One of the best ways to optimize the profitability of your practice is to optimize the way you leverage each staff member's unique skills and abilities. All too often, firms have too many people performing the same tasks. The deployment of a DM system provides a great opportunity for specialization in the area of document handling. Consider establishing the position of 'Document Specialist.' This person's primary responsibility is the conversion of all incoming paper documents to scanned electronic documents that are indexed and filed in the DM system. The benefits include consistent organization of all electronic documents and elimination of professional staff handling and organizing paper documents. This can be a good role for interns and entry-level staff by providing them an opportunity to become familiar with all of the various types of documents that flow through the firm.

Centralized Scanning

Whether or not you create the Document Specialist position, you should strive towards a centralized scanning function. This allows you to concentrate your investment in scanning equipment to one or two high-speed, high-quality scanners operated by a limited number of administrative staff. Decentralized scanning is inherently inefficient for all but the very smallest of firms. Centralized scanning provides you with greater ability to implement the quality control procedures necessary for this mission-critical task. Once the original documents are destroyed, the scanned copy is your only source.

IT Requirements

The specific IT infrastructure requirements will depend on the solution you select, particularly if you opt for a hosted solution. Here are some recommendations for your desktops and laptops. Dual screens will provide an immediate payoff in productivity increases. Your staff will quickly become accustomed to viewing *.PDF copies of documents on one screen while working in the software application on the other. Dual screens will expedite the culture transformation to operating in a paperless workflow. RAM memory should be 1GB or more. You'll quickly discover that the large *.PDF files consume a lot of work space memory when they are opened. Last, but not least, consider Adobe Acrobat a required application for all personnel. When all your documents are stored in *.PDF format, this tool becomes invaluable. Adobe Reader limits your capability to viewing, printing and minor annotations to documents. Adobe Acrobat provides full editing, annotation and security control of *.PDF documents.

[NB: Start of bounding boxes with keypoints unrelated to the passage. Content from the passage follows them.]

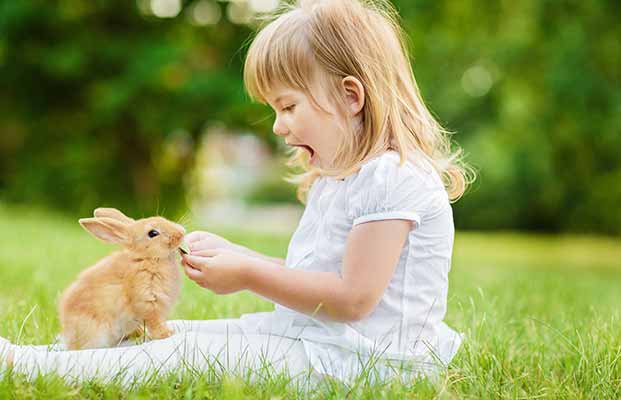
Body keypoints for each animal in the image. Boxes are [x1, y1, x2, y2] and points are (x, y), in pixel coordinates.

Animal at [59, 208, 188, 348]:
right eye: (153, 233)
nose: (181, 233)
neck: (147, 258)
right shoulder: (147, 301)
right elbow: (154, 321)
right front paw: (166, 334)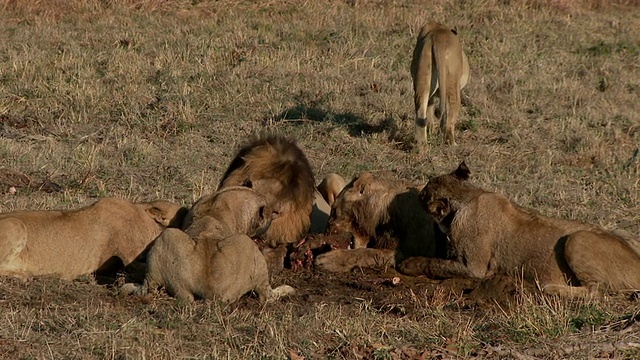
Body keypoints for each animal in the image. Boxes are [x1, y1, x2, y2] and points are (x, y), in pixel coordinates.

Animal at [400, 162, 640, 298]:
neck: (468, 196)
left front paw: (409, 264)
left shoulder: (476, 268)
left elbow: (436, 264)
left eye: (424, 194)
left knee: (596, 293)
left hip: (577, 239)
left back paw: (551, 289)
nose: (417, 191)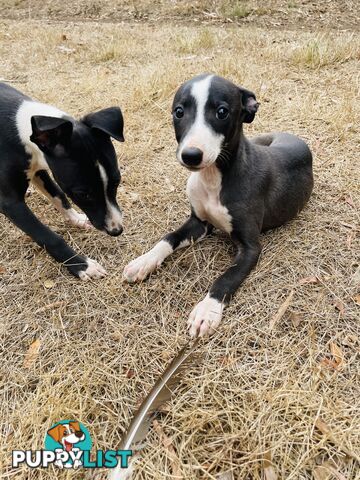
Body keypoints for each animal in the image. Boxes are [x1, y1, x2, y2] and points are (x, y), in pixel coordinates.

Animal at [0, 82, 124, 278]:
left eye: (117, 182)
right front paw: (82, 265)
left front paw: (77, 219)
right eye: (83, 194)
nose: (116, 231)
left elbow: (59, 196)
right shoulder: (10, 203)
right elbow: (48, 236)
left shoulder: (39, 170)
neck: (21, 127)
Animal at [123, 75, 312, 336]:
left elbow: (227, 277)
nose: (191, 155)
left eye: (222, 112)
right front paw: (144, 261)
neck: (213, 177)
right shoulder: (199, 223)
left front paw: (206, 310)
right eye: (179, 112)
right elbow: (168, 238)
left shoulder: (250, 247)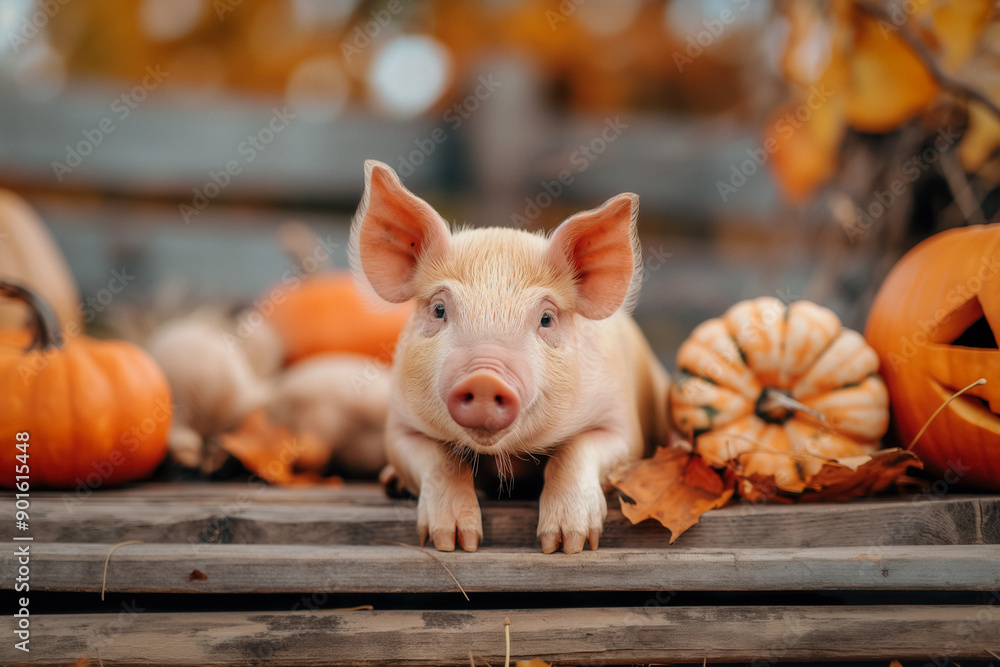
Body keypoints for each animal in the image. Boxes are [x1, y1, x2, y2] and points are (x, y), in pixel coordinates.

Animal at [349, 160, 669, 554]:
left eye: (546, 318)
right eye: (439, 309)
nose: (485, 377)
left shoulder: (621, 423)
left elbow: (579, 450)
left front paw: (565, 544)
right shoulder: (399, 423)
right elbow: (439, 458)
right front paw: (456, 542)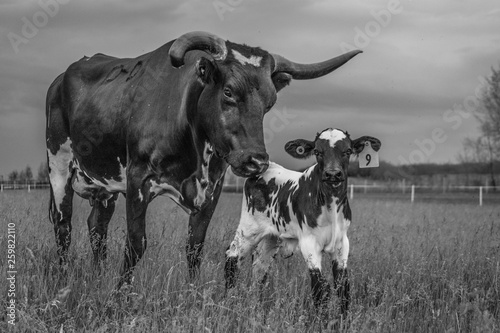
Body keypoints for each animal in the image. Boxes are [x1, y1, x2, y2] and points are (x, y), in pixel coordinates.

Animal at [45, 30, 362, 286]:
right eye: (228, 91)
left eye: (270, 103)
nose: (256, 162)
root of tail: (61, 78)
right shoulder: (138, 180)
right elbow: (136, 243)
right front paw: (121, 293)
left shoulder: (212, 188)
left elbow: (195, 246)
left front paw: (193, 292)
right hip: (58, 165)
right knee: (63, 225)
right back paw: (62, 278)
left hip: (105, 185)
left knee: (97, 227)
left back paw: (97, 276)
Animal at [225, 127, 380, 312]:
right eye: (317, 152)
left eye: (348, 151)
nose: (333, 174)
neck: (331, 206)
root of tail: (267, 167)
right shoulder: (309, 242)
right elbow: (320, 289)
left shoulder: (342, 242)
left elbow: (343, 288)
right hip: (248, 230)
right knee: (232, 258)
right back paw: (227, 302)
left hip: (272, 237)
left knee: (259, 269)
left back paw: (254, 306)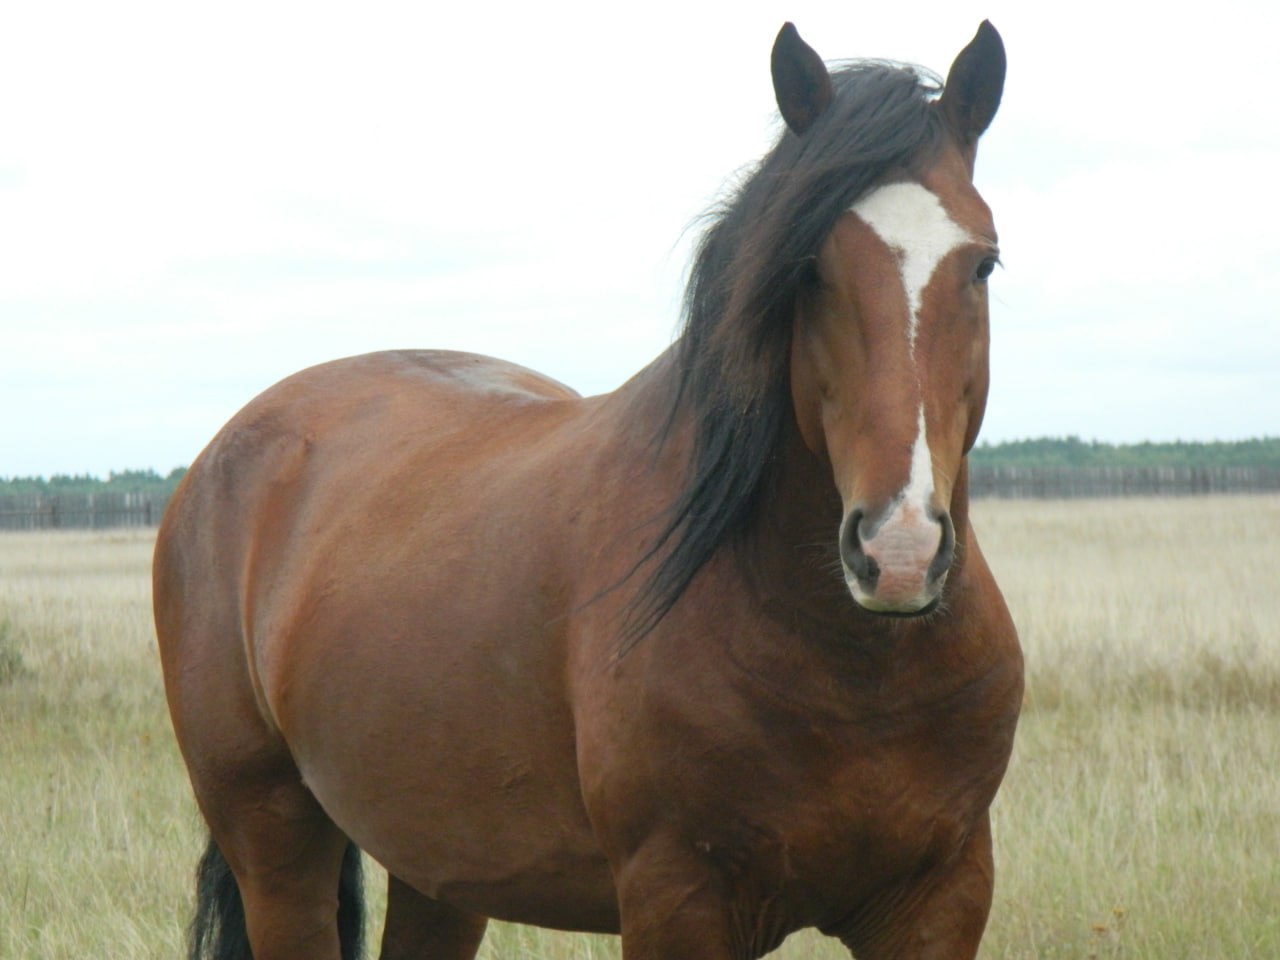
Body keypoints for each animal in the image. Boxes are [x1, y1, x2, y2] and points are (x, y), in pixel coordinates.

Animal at [154, 22, 1024, 960]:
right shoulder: (676, 902)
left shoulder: (939, 900)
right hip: (275, 838)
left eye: (983, 264)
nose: (896, 552)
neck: (852, 672)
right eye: (810, 269)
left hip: (443, 867)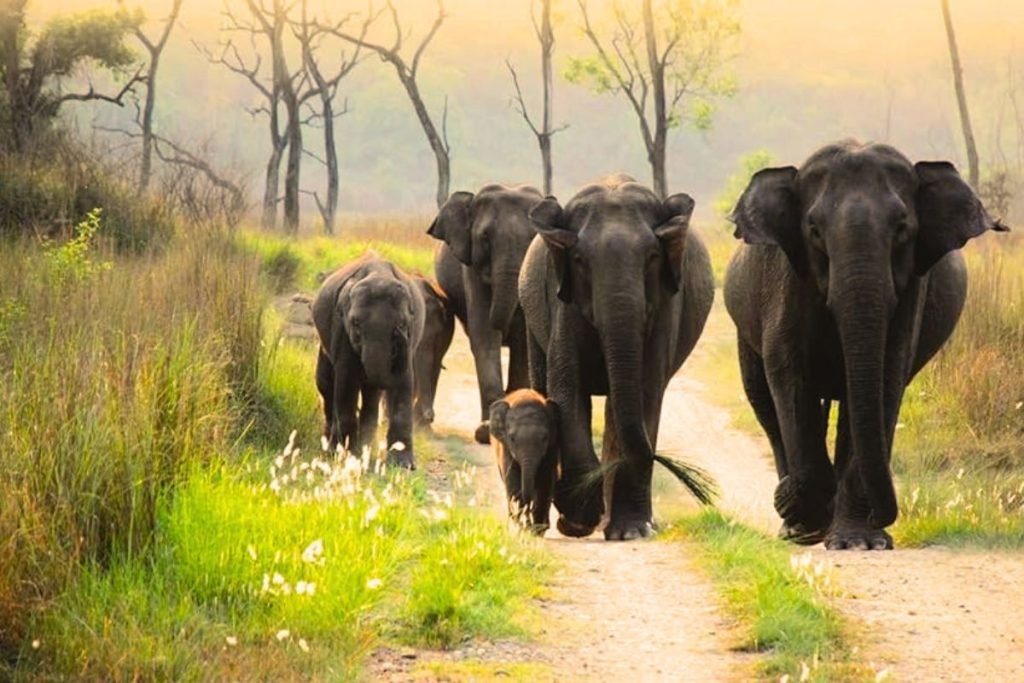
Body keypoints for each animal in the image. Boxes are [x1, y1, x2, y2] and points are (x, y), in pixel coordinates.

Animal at [312, 252, 426, 468]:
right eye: (356, 323)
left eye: (401, 324)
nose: (401, 334)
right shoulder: (342, 331)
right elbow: (346, 383)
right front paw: (344, 455)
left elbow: (405, 385)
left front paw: (404, 465)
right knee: (326, 385)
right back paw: (333, 447)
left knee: (371, 397)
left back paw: (364, 447)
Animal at [429, 184, 545, 445]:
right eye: (484, 238)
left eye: (532, 238)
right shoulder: (471, 269)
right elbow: (485, 337)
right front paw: (486, 432)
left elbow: (522, 345)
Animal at [489, 389, 559, 535]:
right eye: (512, 438)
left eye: (544, 438)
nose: (528, 525)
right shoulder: (506, 448)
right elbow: (513, 482)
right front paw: (521, 527)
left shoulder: (552, 447)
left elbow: (545, 481)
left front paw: (537, 530)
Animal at [518, 174, 715, 541]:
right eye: (579, 259)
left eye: (652, 256)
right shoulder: (562, 300)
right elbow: (567, 387)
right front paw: (577, 521)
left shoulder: (666, 304)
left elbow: (646, 391)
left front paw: (630, 532)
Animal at [724, 141, 1008, 550]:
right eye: (813, 230)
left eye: (902, 229)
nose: (883, 516)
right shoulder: (785, 279)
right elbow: (789, 373)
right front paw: (801, 514)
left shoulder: (912, 287)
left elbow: (889, 374)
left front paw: (861, 542)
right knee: (763, 400)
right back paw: (796, 526)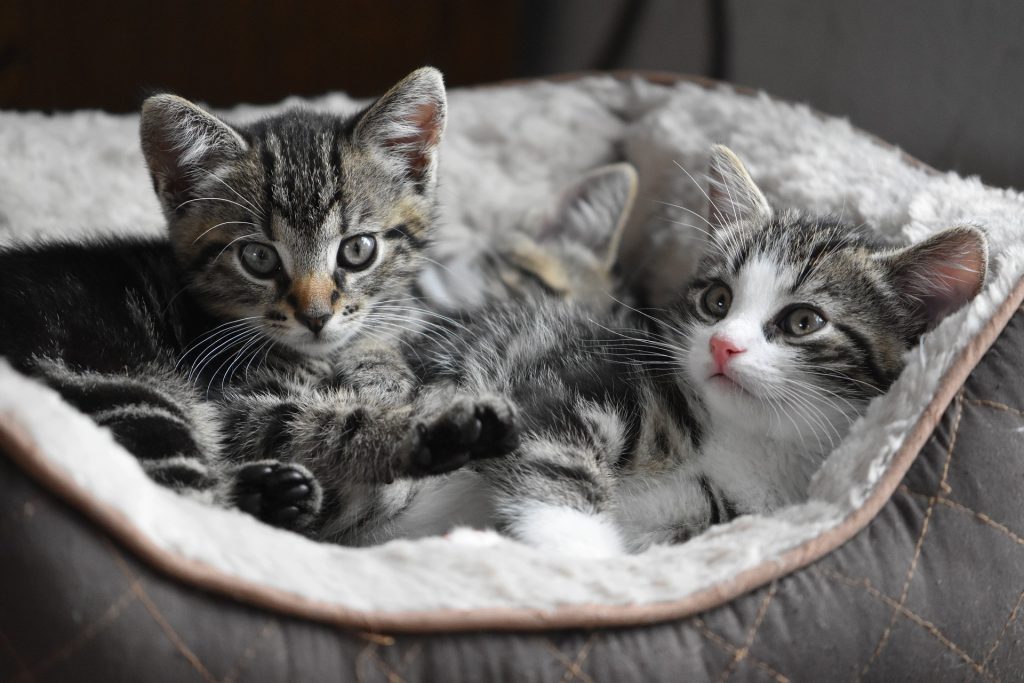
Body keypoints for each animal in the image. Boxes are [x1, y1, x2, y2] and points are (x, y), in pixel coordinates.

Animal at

I hope this article helps you get more comfortable with the concept of moving your firm toward a paperless model with a DM system. This is one of those initiatives that is inevitable for your practice, just like the fax machine, tax preparation software, client write-up software, e-mail, voicemail, etc. Please seriously consider whether or not this is the right time to implement DM in your firm. If so, get started now so you can work though all of the issues before next busy season.